-- Trecho selecionado --
Para O/A/X/ES: empoderar


Em 1928, a anarquista Maria Lacerda de Moura escreveu: “eu não chamo de mulher moderna a reivindicadora de direitos civis ou políticos da mulher: essa é justamente a mulher do passado e que acordou tarde... nem são mulheres modernas as feministas, a outrance, desprezando os homens ou querendo o predomínio do seu sexo ou a ‘melindrosa’ sem pudor, a demi- vierge, a La Garçonne”.


Para a libertária, ainda na primeira metade do século XX, era singular e vital, sobretudo, certas mulheres, como a anarquista Federica Montseny, “que não querem fazer descer a mulher até o charco onde o homem se nivela aos brutos ou os ultrapassa na selvageria, mas, sim, pretendem fazê-los subir até os seus lindos sonhos de Liberdade, de Amor e de Beleza”.


Em 1932, no momento em que Getúlio Vargas concedeu o direito de voto às mulheres, Moura foi uma das poucas vozes a argumentar que a conquista celebrada por muitas feministas não era mais do que a continuidade da perpetuação da subordinação, pois não tinha relação alguma com o domínio da mulher sobre o seu próprio corpo, seus próprios prazeres.

-- Registros --
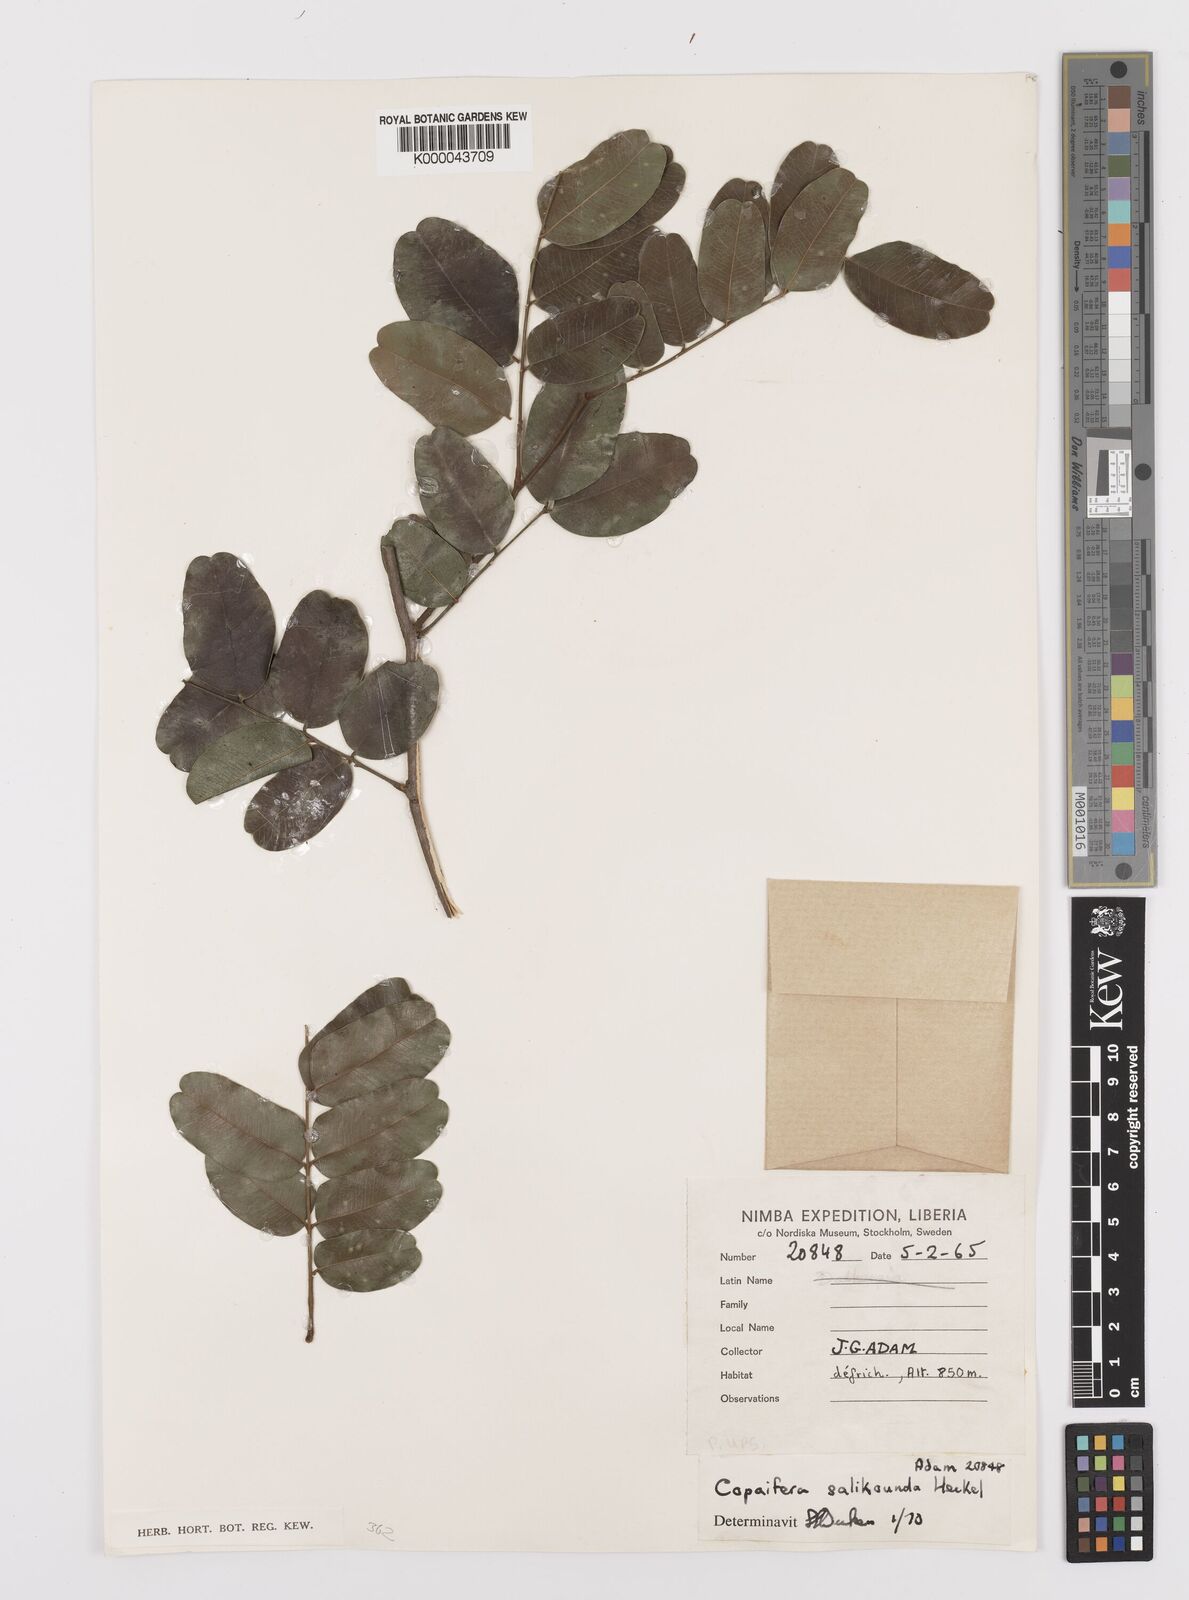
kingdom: Plantae
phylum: Tracheophyta
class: Magnoliopsida
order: Fabales
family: Fabaceae
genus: Copaifera
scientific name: Copaifera salikounda
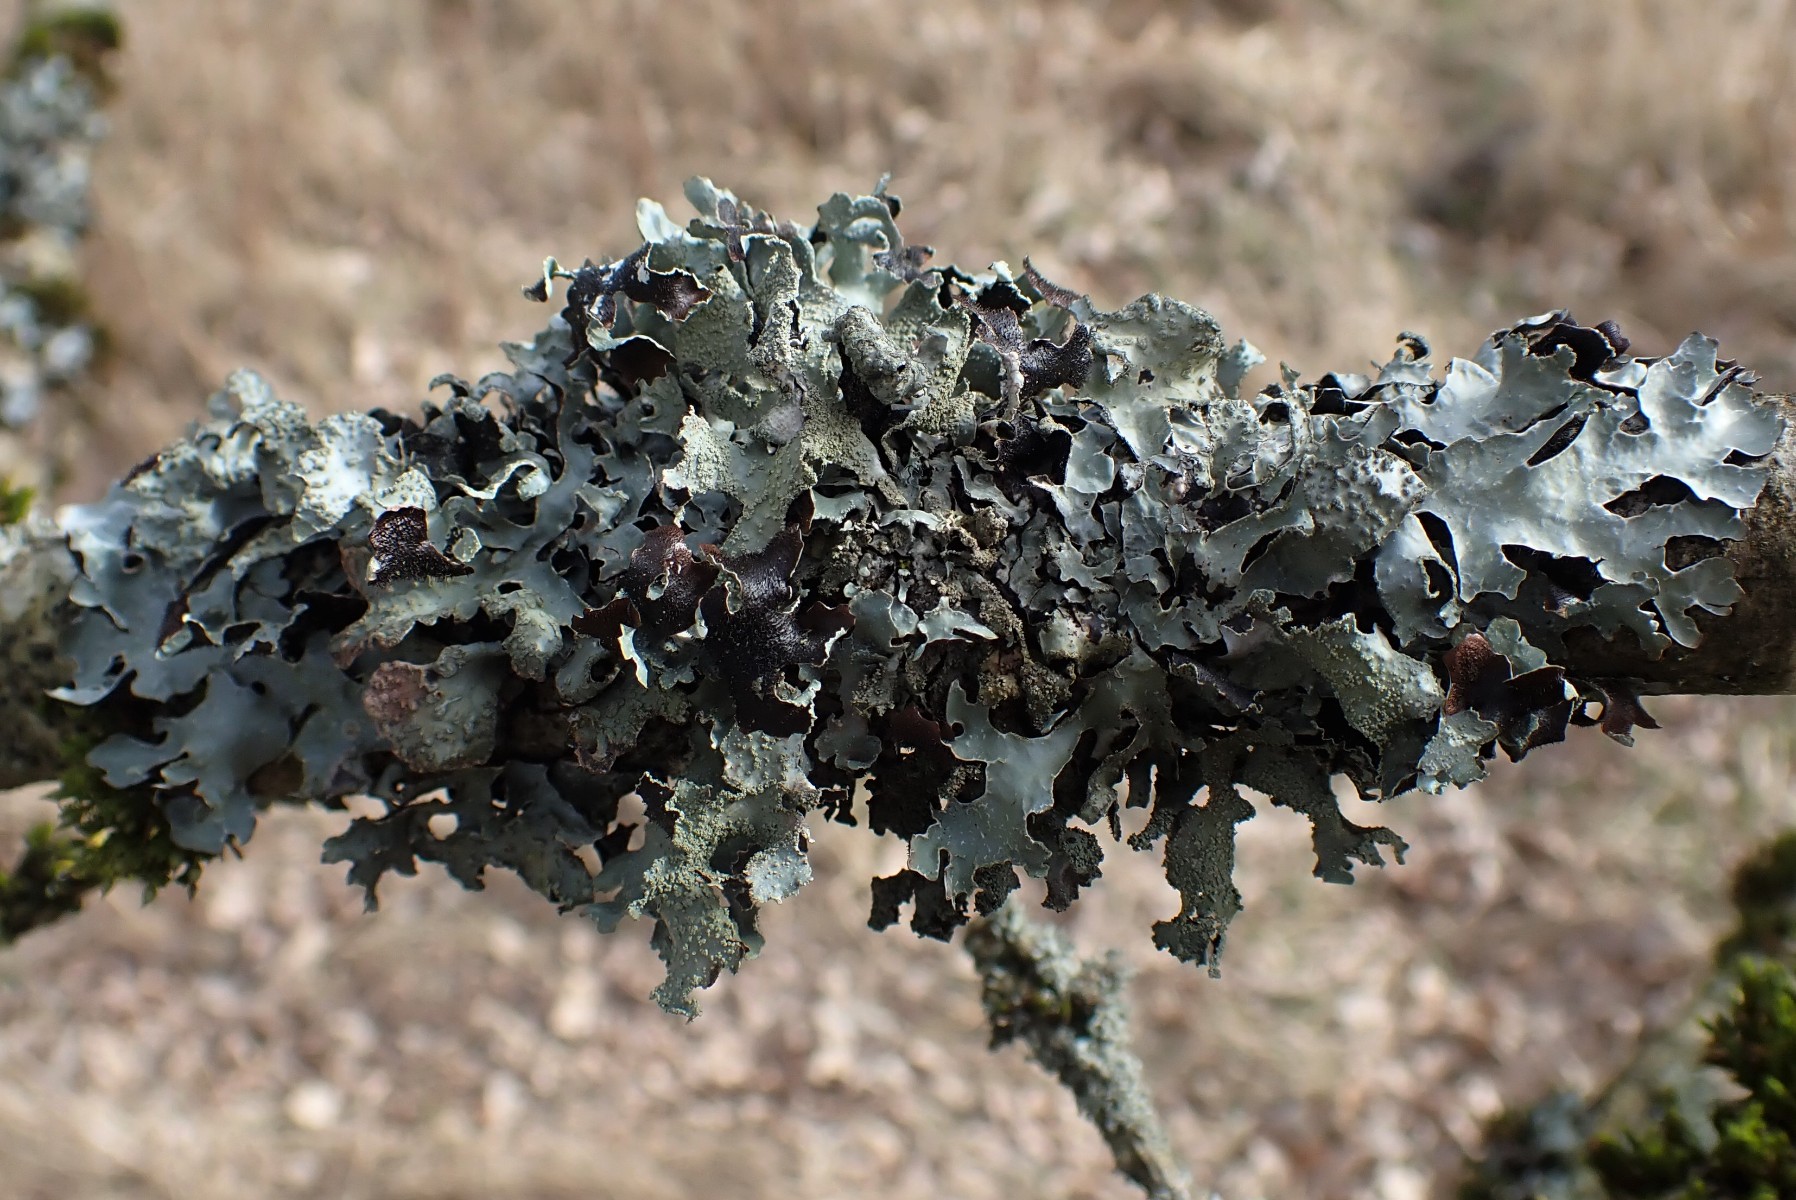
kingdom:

-- Tarefas do exercício --
**a.** Resuma em duas frases o trecho sobre Maria Lacerda de Moura.
**b.** Atualize o trecho sobre Maria Lacerda de Moura, reescrevendo a passagem de "Em 1932, no" até "seus próprios prazeres." com "vitória" no lugar de "conquista".
**c.** Escreva a continuação do trecho sobre Maria Lacerda de Moura a partir da última frase apresentada.

-- Lista de respostas --
**a.** Em 1928, a anarquista Maria Lacerda de Moura escreveu que não eram mulheres modernas nem a reivindicadora de direitos civis ou políticos nem as feministas que desprezavam os homens. Ela valorizava mulheres como Federica Montseny, que queriam elevar os homens a sonhos de Liberdade, de Amor e de Beleza, e, em 1932, argumentou que o voto feminino concedido por Getúlio Vargas apenas continuava a subordinação, por não ter relação com o domínio da mulher sobre o próprio corpo e seus prazeres.

**b.**
Em 1932, no momento em que Getúlio Vargas concedeu o direito de voto às mulheres, Moura foi uma das poucas vozes a argumentar que a vitória celebrada por muitas feministas não era mais do que a continuidade da perpetuação da subordinação, pois não tinha relação alguma com o domínio da mulher sobre o seu próprio corpo, seus próprios prazeres.

**c.**
Hoje, quando jovens reclamam por “empoderamento”, maior representatividade na política, pelas ruas, em protestos, assembleias, seminários, congressos, é salutar retomar alguns escritos explosivos de Maria Lacerda de Moura. Apesar de pouco conhecida das atuais “modernas”, algumas de suas afirmações ainda são capazes de abolir a monotonia segura da política. Moura não podia imaginar que nos anos 2000, “empoderamento” seria a palavra-chave para grande parte das lutas chamadas minoritárias.


Contudo, se hoje a disseminação do chamado empoderamento é pouco combatida, ainda nos anos 1960, frente às reivindicações “flower power”, “black power”, entre outras, o artista libertário John Cage já indagava as razões pelas quais tais contestações ainda mantinham-se enredadas ao “poder” e não lutavam, precisamente, contra o seu exercício. Basta digitar “empoderamento” em vários idiomas, no principal utensílio de buscas da maior empresa de serviços online do planeta, para notar que o “poder” não somente sobreviveu ao fogo das décadas de 1960 e 1970, como se incrustou misticamente nas reivindicações das chamadas minorias.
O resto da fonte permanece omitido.